→ **Problem**
Condense the paragraph in the Free Basics text that begins "Free Basics was ostensibly targeted" into a short list of its main facts.

→ **Extract provided**
Facebook does not pay for Free Basics, although it does collect data from users. The social network partners with regional telecom operators, who offer the free service as a growth strategy to get customers to start paying for data. In India, Free Basics partnered with Reliance Communications, a telco founded by Mukesh Ambani, the richest man in India.

Free Basics was ostensibly targeted at Indians who had never experienced the Internet or could not pay for data plans. However, Facebook recently struggled to provide a reporter with the name of a single Free Basics user in India who had never been online before. Free Basics allows users free access to limited resources including Wikipedia, Bing search, and the weather, as well as a lightweight version of Facebook. Yet normal data charges apply for outside websites, like Google search results, for example.

Facebook's promotion of Free Basics has been orchestrated like a political campaign. In December, Zuckerberg published an op-ed in the Times of India defending Free Basics. In it, he repeated Facebook's claim that half of the people who go online through Free Basics end up paying for access to "the full Internet" within 30 days, but offered no further details about the study. "Who could possibly be against this?" Zuckerberg asked. "Surprisingly, over the last year there's been a big debate about this in India." Other countries have prohibited Free Basics. It is not offered in Chile, for example, because the government banned zero-rating in 2014.

Danish Siddiqui / Reuters

Public outcry over zero-rating did not begin with Facebook. Last spring, Indian consumers protested Airtel Zero, a data plan that would have given preferential treatment to popular services like Flipkart, one of the country's largest e-commerce providers. Free Basics eventually supplanted Airtel as the focal point for opponents, in part because Facebook framed Free Basics as a purely altruistic gesture for India's poor. Indian startup entrepreneurs and professors alike objected to the business model. Facebook countered with an aggressive advertising onslaught of billboards and full-page newspaper ads, but its tone-deaf crusade was brutally spoofed on Reddit.

→ **Given entries**
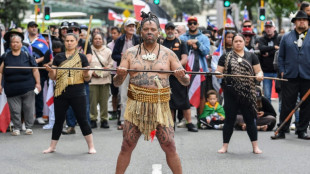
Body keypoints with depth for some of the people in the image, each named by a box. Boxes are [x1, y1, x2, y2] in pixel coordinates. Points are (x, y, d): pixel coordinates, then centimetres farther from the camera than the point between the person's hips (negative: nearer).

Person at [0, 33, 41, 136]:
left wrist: (38, 83, -2)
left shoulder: (27, 56, 3)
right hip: (12, 90, 0)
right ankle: (16, 128, 15)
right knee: (14, 110, 2)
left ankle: (29, 127, 18)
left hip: (27, 89, 0)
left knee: (29, 108, 5)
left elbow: (35, 70, 4)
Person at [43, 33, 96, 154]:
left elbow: (87, 78, 2)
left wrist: (86, 73, -20)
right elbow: (53, 77, 8)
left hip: (78, 93, -2)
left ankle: (91, 146, 9)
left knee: (82, 119, -1)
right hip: (61, 93, 2)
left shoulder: (81, 57, 2)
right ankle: (52, 146, 18)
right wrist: (50, 70, -13)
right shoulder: (58, 57, 8)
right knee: (58, 120, 8)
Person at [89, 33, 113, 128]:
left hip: (105, 79, 1)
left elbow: (111, 64, 5)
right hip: (92, 80, -1)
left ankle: (104, 119, 9)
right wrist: (92, 72, -11)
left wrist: (103, 72, -9)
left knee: (104, 101, 1)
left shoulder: (108, 51, 10)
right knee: (93, 100, -3)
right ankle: (93, 119, 7)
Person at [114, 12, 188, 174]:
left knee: (170, 147, -2)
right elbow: (117, 83, 5)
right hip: (135, 105, 0)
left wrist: (182, 76, -19)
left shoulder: (168, 54, 5)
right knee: (126, 147, 2)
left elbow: (186, 82, 4)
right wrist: (120, 75, -18)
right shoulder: (130, 53, 6)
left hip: (161, 106, 0)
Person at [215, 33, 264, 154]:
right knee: (229, 119, 4)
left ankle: (255, 146, 10)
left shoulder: (251, 56, 11)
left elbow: (258, 71, 9)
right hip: (231, 93, 0)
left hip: (247, 93, 0)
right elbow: (218, 71, 6)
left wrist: (259, 75, -13)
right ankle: (225, 146, 13)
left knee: (250, 119, 3)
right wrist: (218, 74, -16)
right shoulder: (226, 57, 9)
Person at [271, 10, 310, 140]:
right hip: (290, 77, 0)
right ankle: (282, 131, 6)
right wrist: (282, 71, 4)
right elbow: (281, 56, 13)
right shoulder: (286, 37, 11)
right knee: (287, 105, 0)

→ **Solution**
- Free Basics was supposedly aimed at Indians who had never used the Internet or could not pay for data plans.
- Facebook recently had trouble naming even one Free Basics user in India who had never been online before.
- The service gives free access to limited resources: Wikipedia, Bing search, the weather, and a lightweight version of Facebook.
- Normal data charges apply for outside websites, such as Google search results.